介護サービス事業者には、法令遵守等の業務管理体制の整備が義務付けられています。(法第115条の32)
1.業務管理体制の整備
介護保険法においては、法令等遵守の義務の履行を確保し、指定取消事案等の不正行為を未然に防止するとともに、利用者の保護と介護事業運営の適正化を図るため、業務管理体制の整備を事業者に義務付けています。
事業者が、質の高いサービスを提供していくためには、とりわけ法人役員、法令遵守責任者及び各事業所の管理者が、自ら法令等遵守の重要性について認識を深め、率先して改善を図っていくことが重要です。
2.法令遵守責任者の選任
事業者は、法令を遵守するための体制の確保にかかる責任者(法令順守責任者)を選任します。
3.法令遵守責任者の役割
法令遵守責任者の役割については、法令等で明確に定められていません。
法令遵守責任者は、介護保険法及び介護保険法に基づく通知等の内容に精通した法務担当の責任者で、事業者内部の法令遵守を徹底することができる者が選任されることを想定しています。
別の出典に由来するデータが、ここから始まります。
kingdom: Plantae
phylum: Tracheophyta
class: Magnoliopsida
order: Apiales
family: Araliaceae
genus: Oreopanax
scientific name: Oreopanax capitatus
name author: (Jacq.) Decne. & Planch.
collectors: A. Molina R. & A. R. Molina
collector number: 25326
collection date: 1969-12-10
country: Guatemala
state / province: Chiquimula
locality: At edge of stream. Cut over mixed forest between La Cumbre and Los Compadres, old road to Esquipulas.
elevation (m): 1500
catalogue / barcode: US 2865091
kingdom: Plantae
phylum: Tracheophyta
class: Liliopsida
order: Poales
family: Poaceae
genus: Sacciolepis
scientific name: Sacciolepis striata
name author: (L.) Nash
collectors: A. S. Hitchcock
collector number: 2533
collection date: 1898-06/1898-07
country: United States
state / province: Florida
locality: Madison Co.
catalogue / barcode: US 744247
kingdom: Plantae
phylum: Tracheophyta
また、法令遵守責任者には、辞令等が交付され、その役割と業務内容が事務分掌などで明記されていることが望まれます。
4.法令遵守責任者の業務内容
年に1回以上、事業所の取組状況を職員又は管理者からの聞き取り及び書面での報告等により把握する。
※自己点検シート等の活用或いは各種会議の場を活用する。
事業所から選出された職員又は管理者(以下「法令遵守担当者」という。)で組織された委員会を設置し、法令遵守責任者は事業者全体の法令遵守を徹底する連絡体制を確保する。
研修等を実施し、職員の法令遵守意識を高める。
定期的に、介護保険法その他の関連情報等(制度改正及び介護報酬に関する通知・Q&A等)の収集等を行う。
苦情・事故等の問題が発生した場合には、速やかに報告を求め、事実関係の把握を行い、迅速に解決を図る。 その原因を究明し、防止策を法令遵守担当者で組織された委員会等の場で検討し、事業所の運営に反映させる。
5.法令順守規定の整備
「業務が法令に適合することを確保するための規程」(法令順守規定)には、事業者の従業員に少なくとも法及び法に基づく命令の遵守を確保するための内容を盛り込む必要がありますが、必ずしもチェックリストに類するものを作成する必要はなく、例えば、日常の業務運営に当たり、法及び法に基づく命令の遵守を確保するための注意事項や標準的な業務プロセス等を記載したものなど、事業者の実態に即したもので構いません。
※事業所の数が20以上の事業者に作成が義務付けられている。
<参考規定例> 法令順守規定
6.届出先
業務管理体制に係る届出先は、地域密着型サービスのみを行う事業者であって、事業所等が同一区市町村内に所在する事業者は、区市町村長へ届出る。
7.届出事項
業務管理体制に係る届出事項は、届出事項は、事業者(法人)の名称又は氏名、主たる事務所の所在地、代表者の氏名・生年月日・住所・職名。
なお、事業所の数が20以上の事業者は、「業務が法令に適合することを確保するための規程」の概要。
(厚生労働省)介護サービス事業者の業務管理体制整備に関する届出について 参照
8.届出様式
① 業務管理体制の整備に関して届け出る場合(法第115条の32第2項)
② 届出事項に変更があった場合(法第115条の32第3項)
9.業務管理体制に関する確認検査
① 一般検査
一般検査は、事業者が整備した業務管理体制について、定期的にその運用実態の報告を求め、当該事業者の規模や組織形態等を勘案した上で有効に機能する仕組みとなっているか確認し、事業者の自主的な改善に向けて助言を行うものです。
② 特別検査
事業所の指定等取消処分相当事案が発生した場合には、当該事業所を運営する事業者に対して特別検査を行うこととしています。(詳細省略)
※ 一般検査の主な指摘事項
〇法令遵守責任者の役割が周知されていないため周知すること。
〇介護サービス事業者が定めている法令遵守規程と実際の運用が異なっているため改めること。
〇内部通報の処理体制の整備を検討すること。
〇事故・苦情・相談等の報告体制等を定め、報告の中に法令違反に起因するものがないか確認し、必要に応じて全事業所に情報提供する等の取組を検討すること。